- [What to produce] Quote the stretch from the line containing "-DAY EASY RETURNS" through the end of the items, both ends included, and leave the pictures out of your answer.

- [Stored data]

================

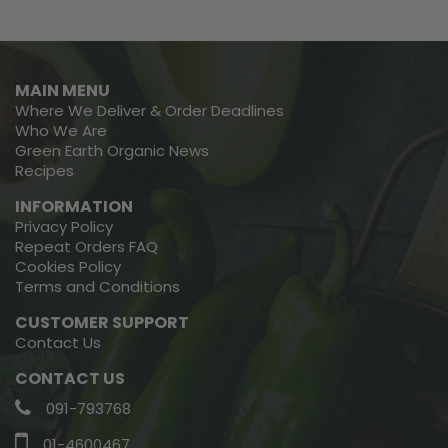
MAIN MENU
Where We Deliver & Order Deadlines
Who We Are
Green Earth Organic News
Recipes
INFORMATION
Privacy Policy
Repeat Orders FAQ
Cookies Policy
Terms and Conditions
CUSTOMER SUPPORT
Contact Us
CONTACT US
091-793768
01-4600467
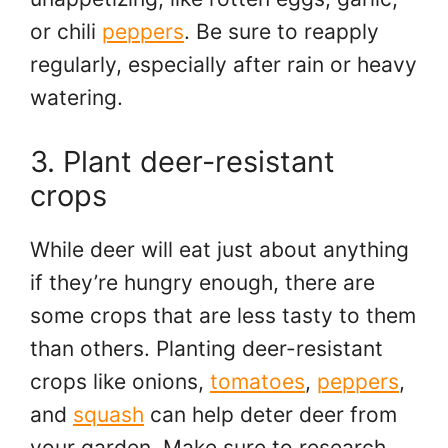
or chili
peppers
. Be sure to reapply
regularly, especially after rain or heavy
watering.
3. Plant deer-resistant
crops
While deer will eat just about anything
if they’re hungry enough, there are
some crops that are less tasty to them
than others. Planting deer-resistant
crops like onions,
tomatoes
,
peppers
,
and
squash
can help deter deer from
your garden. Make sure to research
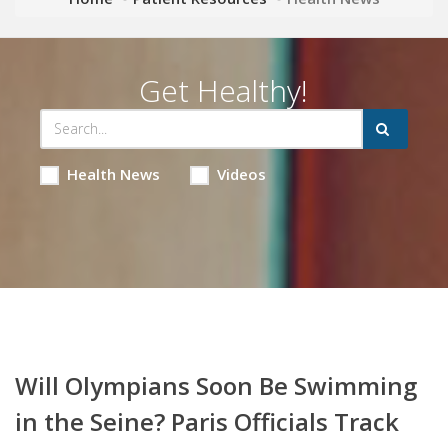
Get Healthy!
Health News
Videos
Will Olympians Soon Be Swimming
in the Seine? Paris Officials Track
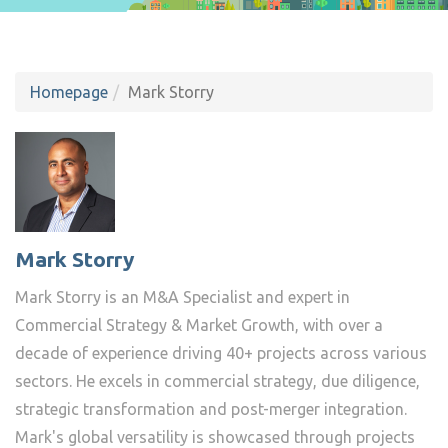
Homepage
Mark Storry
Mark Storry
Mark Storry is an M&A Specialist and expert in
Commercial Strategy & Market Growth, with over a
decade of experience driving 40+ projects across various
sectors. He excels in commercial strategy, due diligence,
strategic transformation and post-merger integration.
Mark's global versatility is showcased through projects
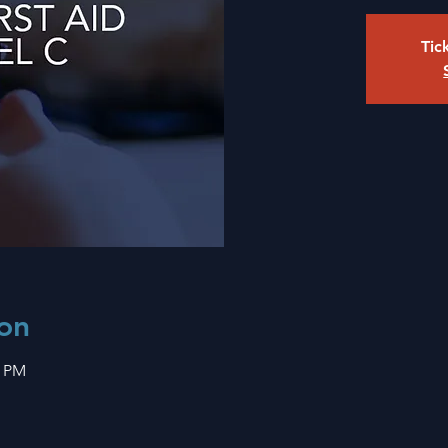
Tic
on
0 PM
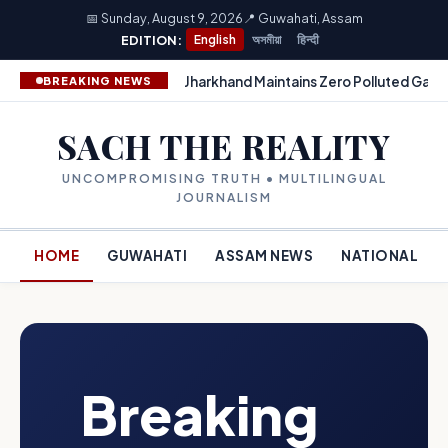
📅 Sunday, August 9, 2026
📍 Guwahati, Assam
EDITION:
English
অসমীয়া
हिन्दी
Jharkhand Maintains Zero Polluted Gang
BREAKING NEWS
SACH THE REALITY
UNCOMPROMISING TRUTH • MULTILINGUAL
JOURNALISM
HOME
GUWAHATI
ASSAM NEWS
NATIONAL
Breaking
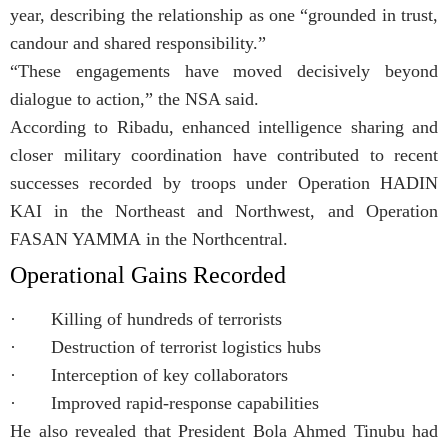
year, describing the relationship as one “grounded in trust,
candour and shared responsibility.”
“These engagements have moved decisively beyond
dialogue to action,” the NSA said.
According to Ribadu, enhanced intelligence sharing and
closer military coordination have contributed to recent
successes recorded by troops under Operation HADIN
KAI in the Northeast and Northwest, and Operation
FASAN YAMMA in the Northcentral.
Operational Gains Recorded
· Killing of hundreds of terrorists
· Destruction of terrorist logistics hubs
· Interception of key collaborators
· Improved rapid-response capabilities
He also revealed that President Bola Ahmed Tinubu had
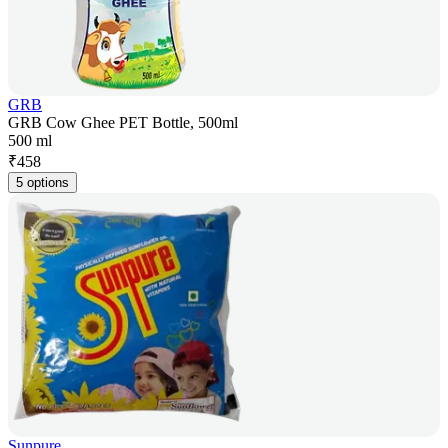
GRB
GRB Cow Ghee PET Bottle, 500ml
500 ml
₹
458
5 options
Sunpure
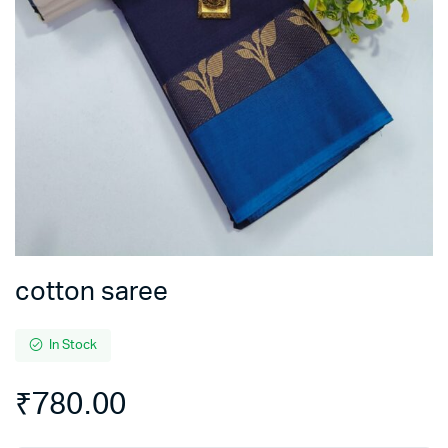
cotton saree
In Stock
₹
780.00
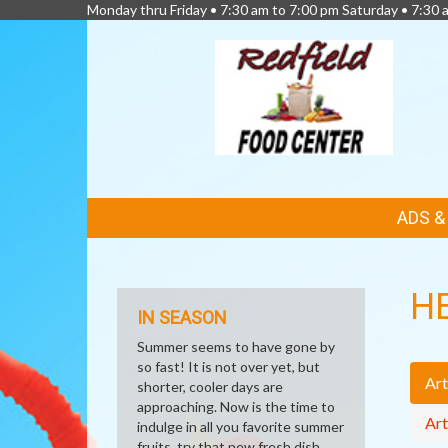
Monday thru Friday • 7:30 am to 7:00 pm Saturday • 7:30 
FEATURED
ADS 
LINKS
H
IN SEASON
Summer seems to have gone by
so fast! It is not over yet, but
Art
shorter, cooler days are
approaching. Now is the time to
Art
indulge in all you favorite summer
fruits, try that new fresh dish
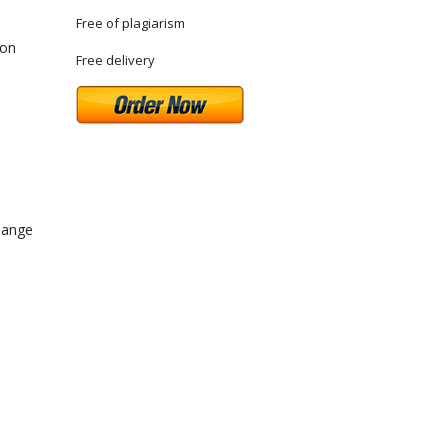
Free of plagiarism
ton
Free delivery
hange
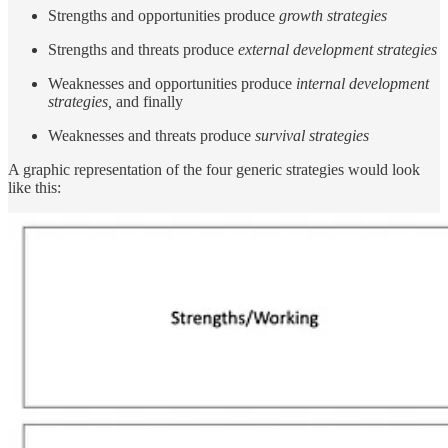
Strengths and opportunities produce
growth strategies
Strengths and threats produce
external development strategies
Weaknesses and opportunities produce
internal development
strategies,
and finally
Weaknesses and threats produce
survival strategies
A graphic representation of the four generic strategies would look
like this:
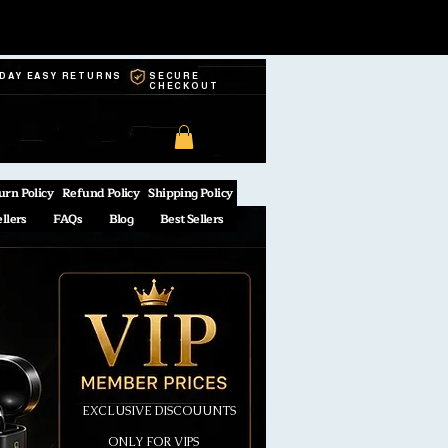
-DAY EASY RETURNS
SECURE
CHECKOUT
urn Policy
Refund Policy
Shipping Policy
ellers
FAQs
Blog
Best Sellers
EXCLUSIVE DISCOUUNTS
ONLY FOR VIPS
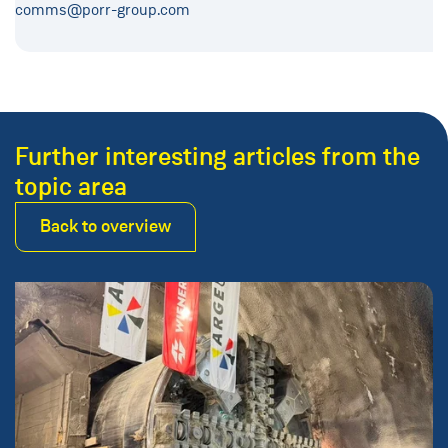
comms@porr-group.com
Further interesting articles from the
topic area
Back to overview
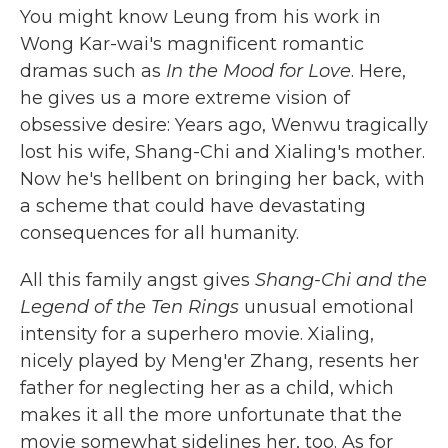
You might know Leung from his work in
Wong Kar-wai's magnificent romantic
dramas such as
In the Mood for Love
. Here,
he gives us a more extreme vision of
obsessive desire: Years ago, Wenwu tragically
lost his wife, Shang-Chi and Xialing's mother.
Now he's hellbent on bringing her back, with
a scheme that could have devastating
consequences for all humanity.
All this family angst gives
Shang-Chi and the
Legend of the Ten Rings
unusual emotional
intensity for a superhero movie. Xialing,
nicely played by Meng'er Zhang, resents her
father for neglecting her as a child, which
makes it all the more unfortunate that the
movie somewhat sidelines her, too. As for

================

- [Answer to the exercise]
-DAY EASY RETURNS
SECURE
CHECKOUT
urn Policy
Refund Policy
Shipping Policy
ellers
FAQs
Blog
Best Sellers
EXCLUSIVE DISCOUUNTS
ONLY FOR VIPS
comms@porr-group.com
Further interesting articles from the
topic area
Back to overview
You might know Leung from his work in
Wong Kar-wai's magnificent romantic
dramas such as
In the Mood for Love
. Here,
he gives us a more extreme vision of
obsessive desire: Years ago, Wenwu tragically
lost his wife, Shang-Chi and Xialing's mother.
Now he's hellbent on bringing her back, with
a scheme that could have devastating
consequences for all humanity.
All this family angst gives
Shang-Chi and the
Legend of the Ten Rings
unusual emotional
intensity for a superhero movie. Xialing,
nicely played by Meng'er Zhang, resents her
father for neglecting her as a child, which
makes it all the more unfortunate that the
movie somewhat sidelines her, too. As for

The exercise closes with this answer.